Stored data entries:
-=-=-
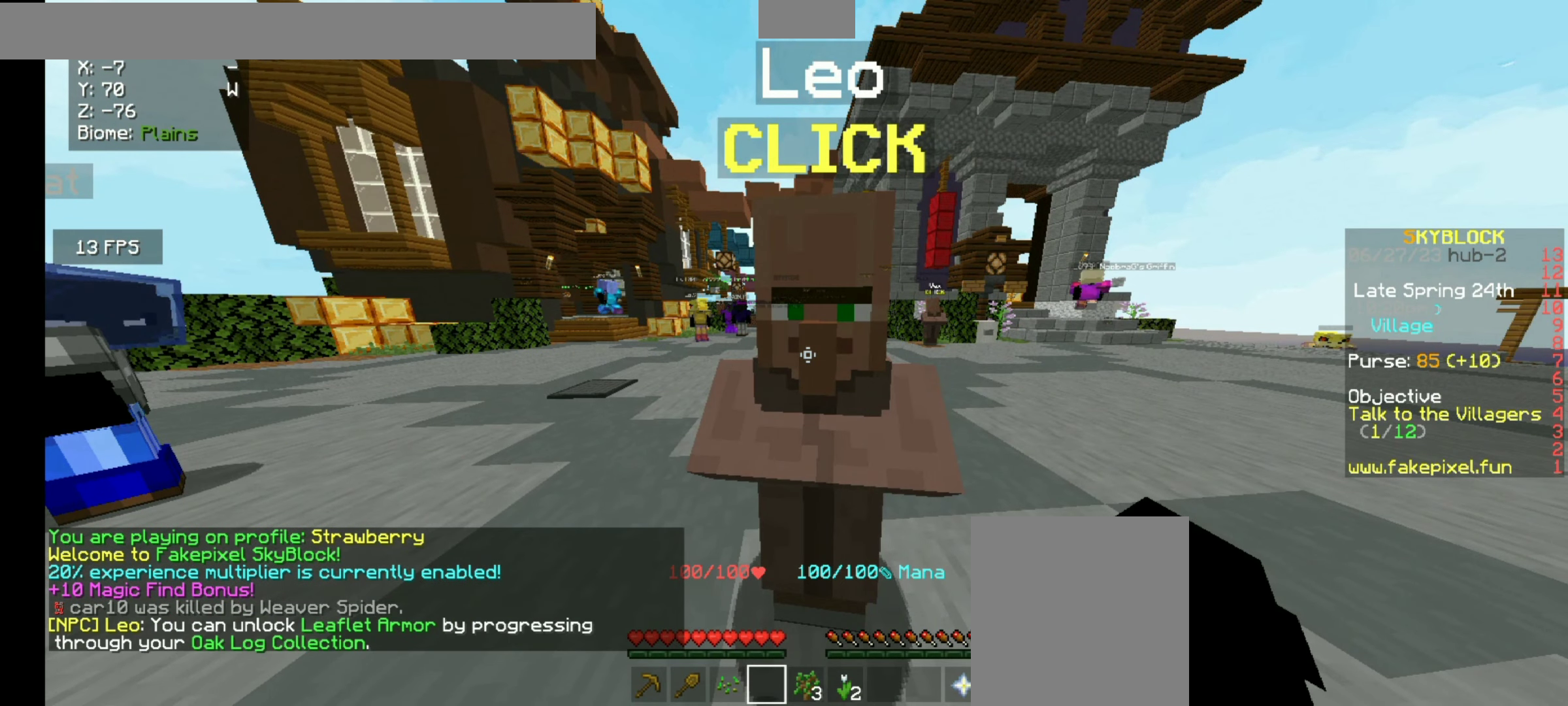
Gameplay with keyboard and mouse; each line is a JSON object with the keys and mouse buttons held at the frame after it. "events" lists presses ("down") and releases ("up") of "a", "d", "s", "space", "w", "mouse_left" and "mouse_right" between this image and that frame as [ms after this image, input, new state], when the widget could be followed in between. "mouse_left", "mouse_right" = the "left", "right" buttons of the "mouse" list. No other keys are recorded. Fast repeated clicks can show as one long hold. Mouse movement is not recorded.
{"keys": [], "mouse": [], "events": []}
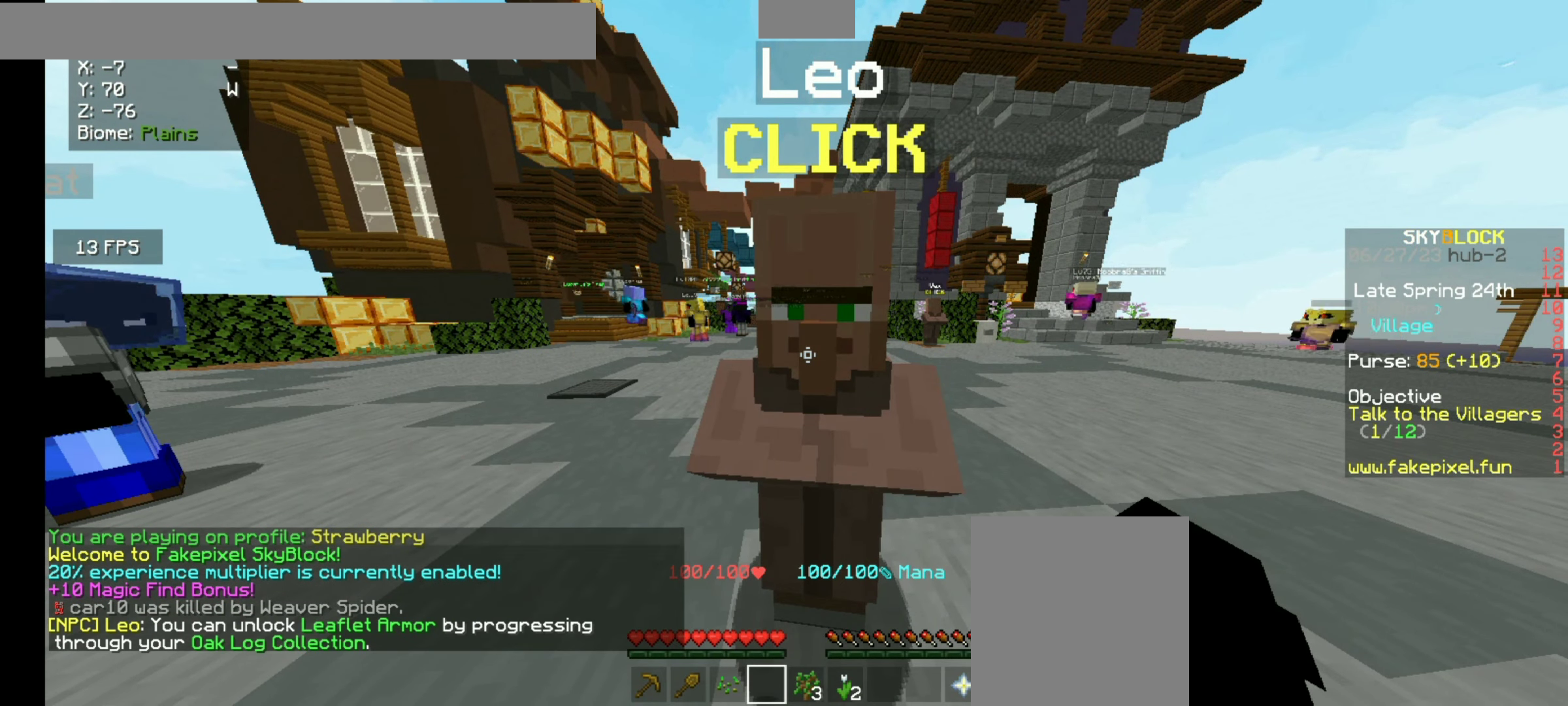
{"keys": ["w"], "mouse": []}
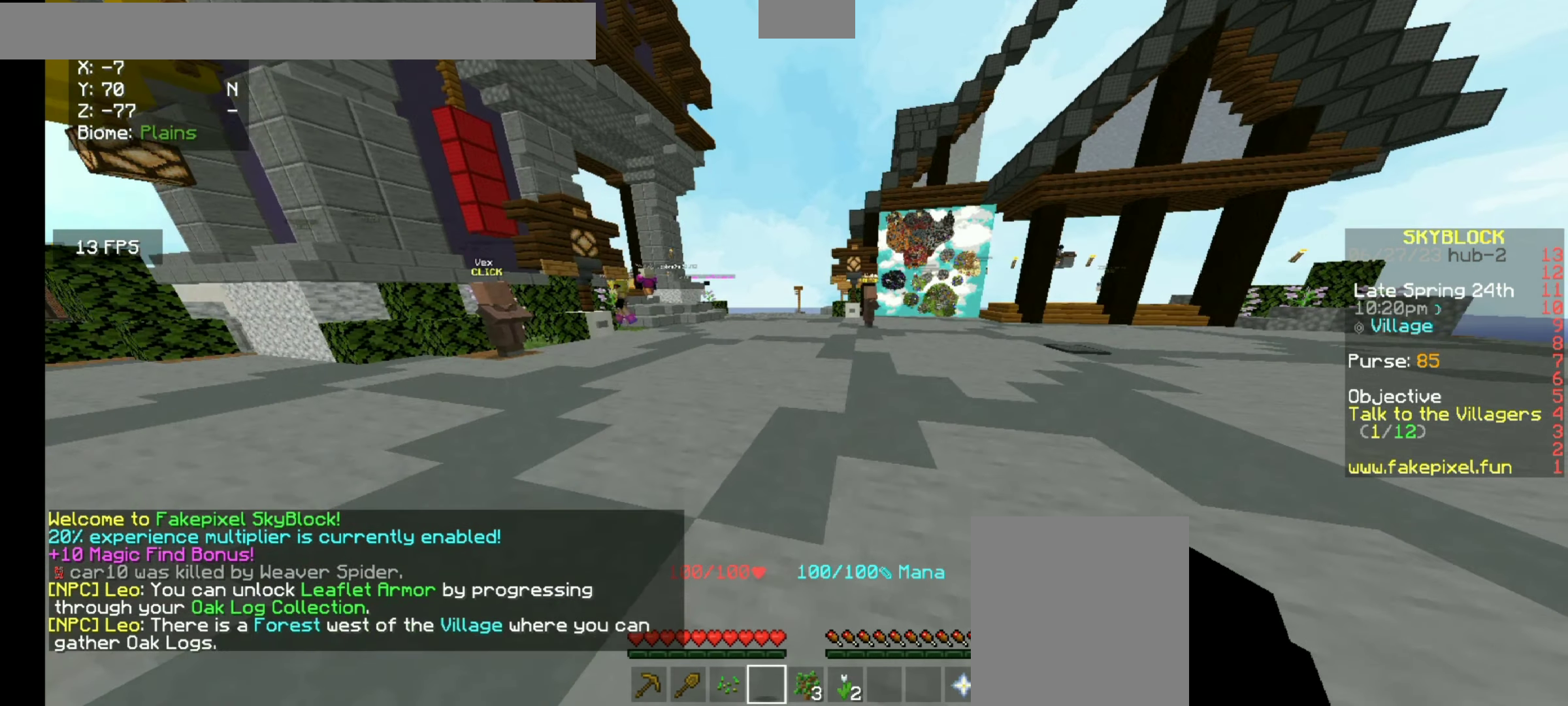
{"keys": ["w"], "mouse": [], "events": []}
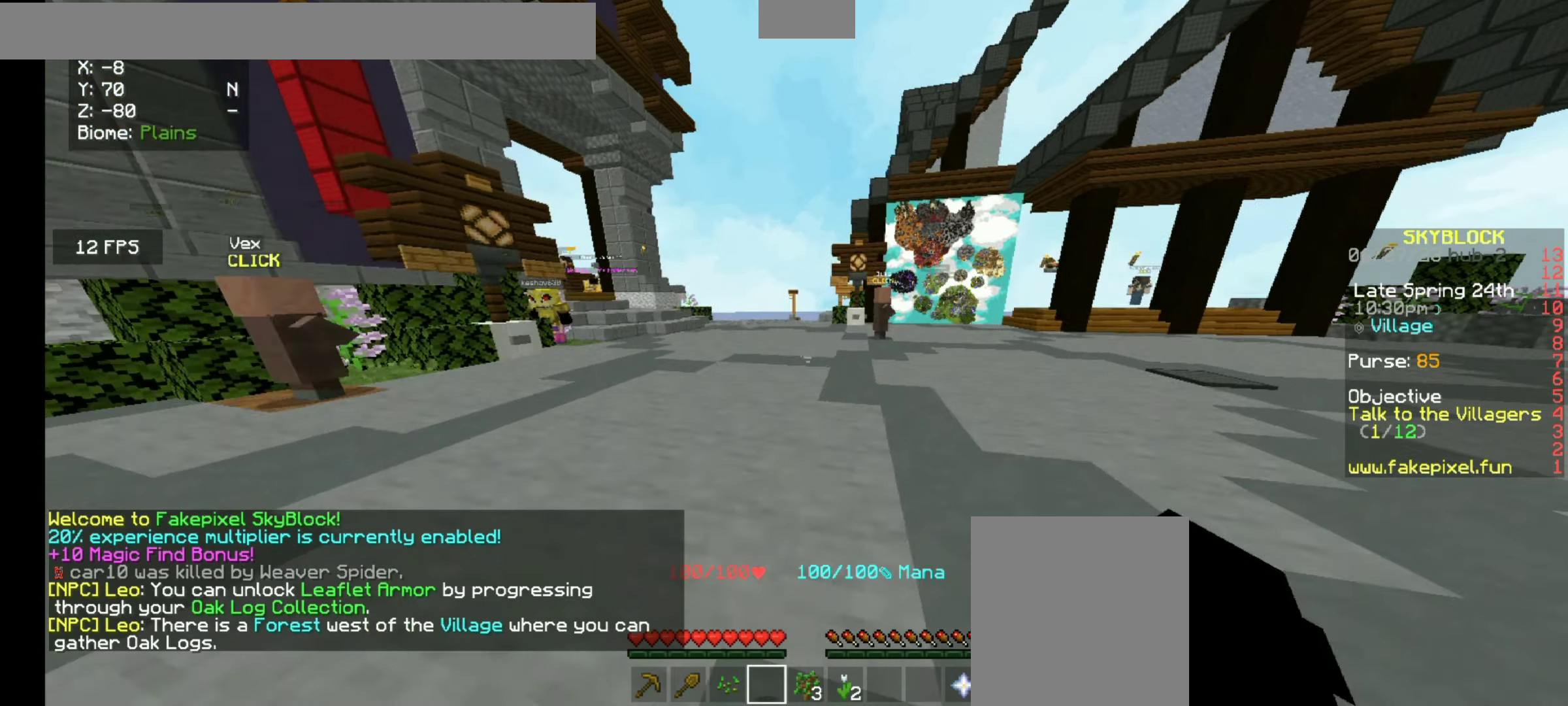
{"keys": ["w"], "mouse": [], "events": []}
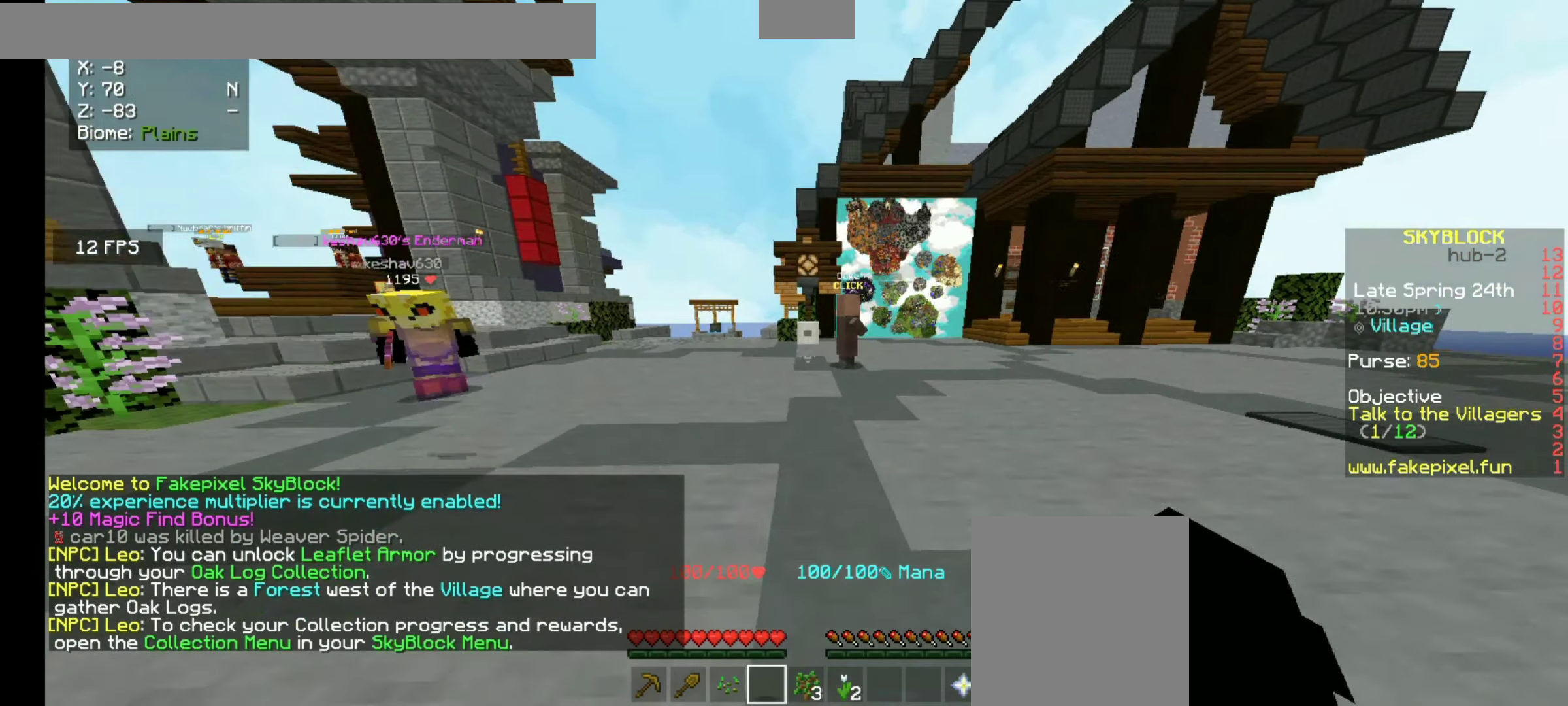
{"keys": ["w"], "mouse": [], "events": []}
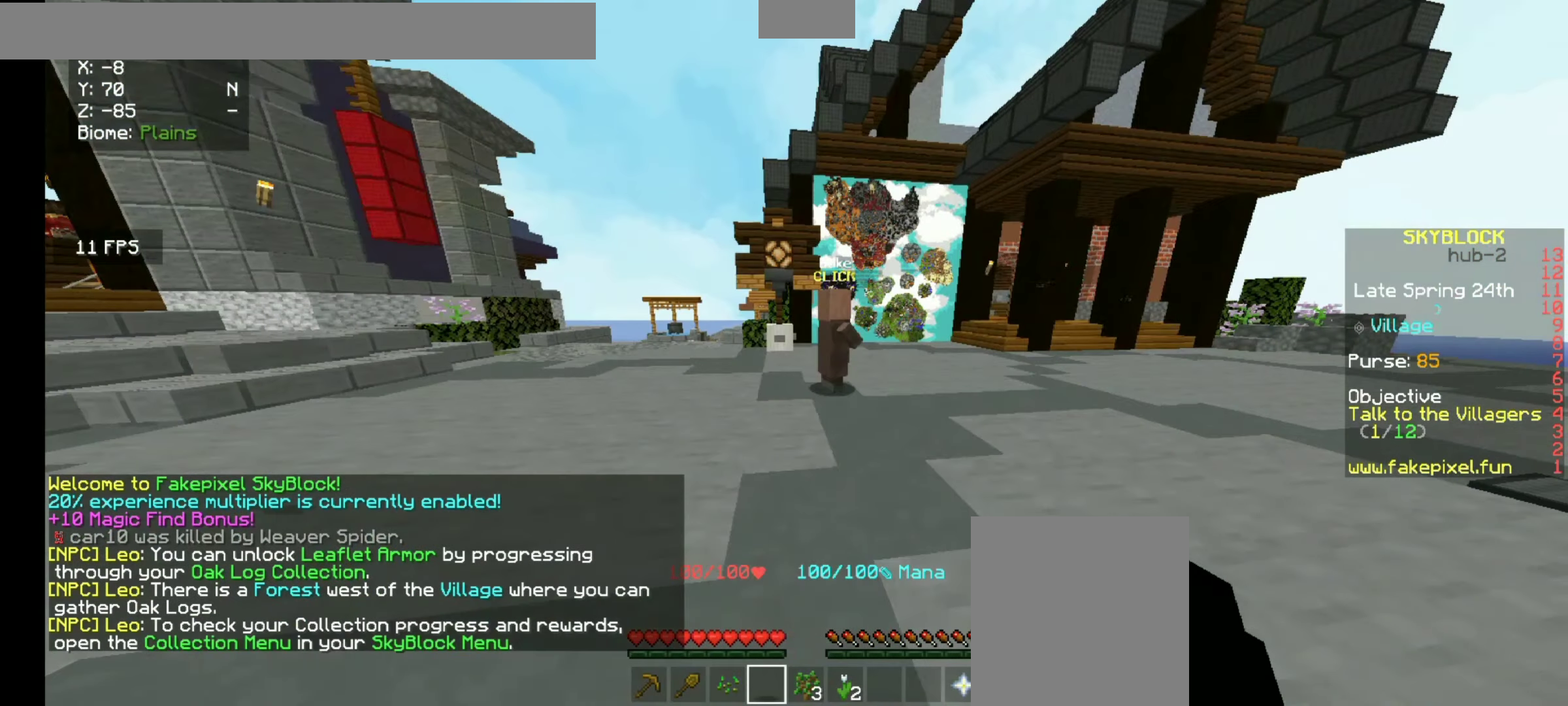
{"keys": ["w"], "mouse": ["right"]}
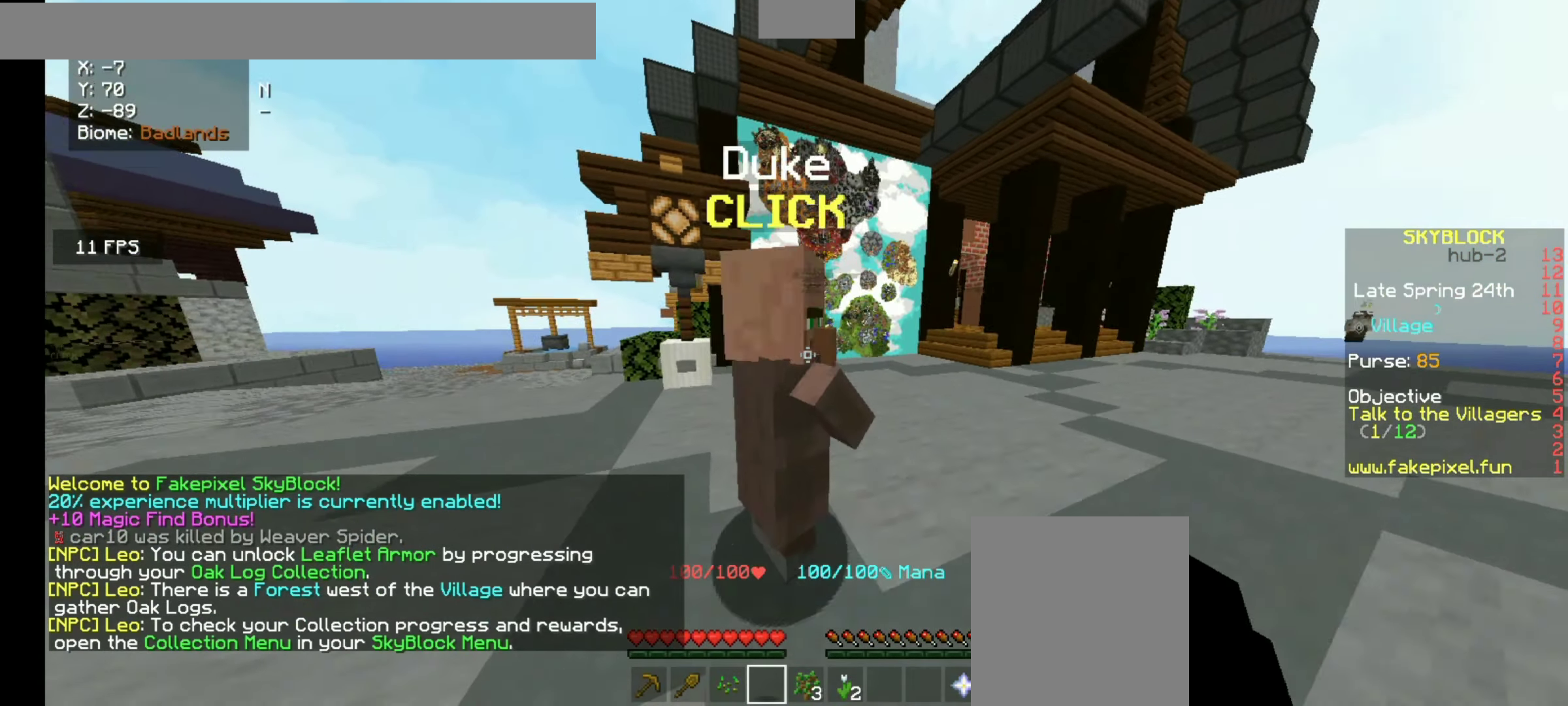
{"keys": [], "mouse": [], "events": [[67, "w", "up"], [134, "mouse_right", "up"]]}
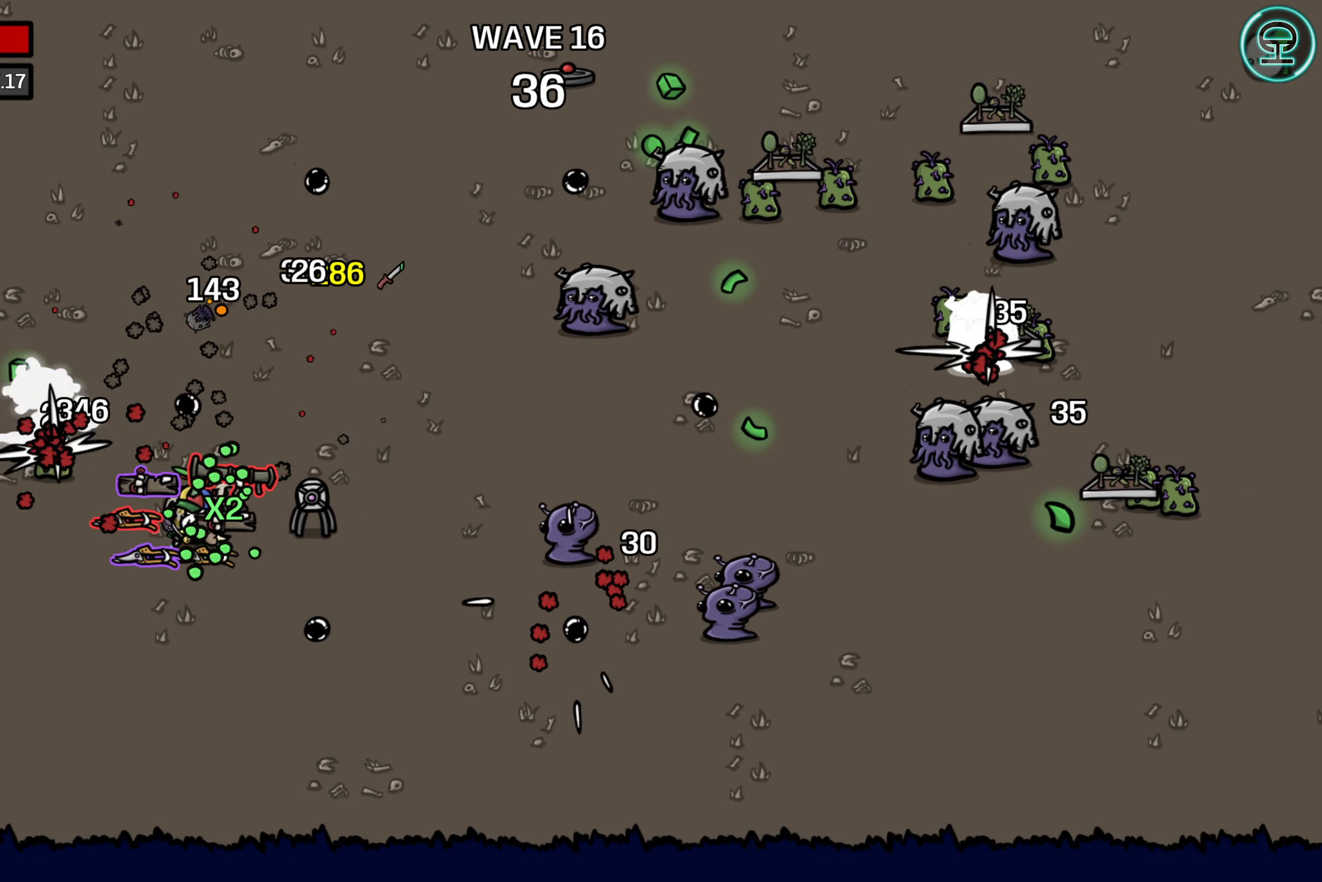
Gameplay with a controller (Xbox layout); each line is a JSON object with the inputs held at the frame after it. "events" lists button and stick changes between this image and that frame as [ms after this image, input, new state], when the widget could be followed in between. Not read: L3 R3 right_stick.
{"buttons": [], "left_stick": "right", "events": [[33, "left_stick", "left"], [233, "left_stick", "up"], [283, "left_stick", "right"]]}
-=-=-
* _WORK TASK_:
Retype the records above line for line and exactly, omitting their pictures.

* _OUTPUT OF THE EXERCISE_:
Gameplay with keyboard and mouse; each line is a JSON object with the keys and mouse buttons held at the frame after it. "events" lists presses ("down") and releases ("up") of "a", "d", "s", "space", "w", "mouse_left" and "mouse_right" between this image and that frame as [ms after this image, input, new state], when the widget could be followed in between. "mouse_left", "mouse_right" = the "left", "right" buttons of the "mouse" list. No other keys are recorded. Fast repeated clicks can show as one long hold. Mouse movement is not recorded.
{"keys": [], "mouse": [], "events": []}
{"keys": ["w"], "mouse": []}
{"keys": ["w"], "mouse": [], "events": []}
{"keys": ["w"], "mouse": [], "events": []}
{"keys": ["w"], "mouse": [], "events": []}
{"keys": ["w"], "mouse": ["right"]}
{"keys": [], "mouse": [], "events": [[67, "w", "up"], [134, "mouse_right", "up"]]}
Gameplay with a controller (Xbox layout); each line is a JSON object with the inputs held at the frame after it. "events" lists button and stick changes between this image and that frame as [ms after this image, input, new state], when the widget could be followed in between. Not read: L3 R3 right_stick.
{"buttons": [], "left_stick": "right", "events": [[33, "left_stick", "left"], [233, "left_stick", "up"], [283, "left_stick", "right"]]}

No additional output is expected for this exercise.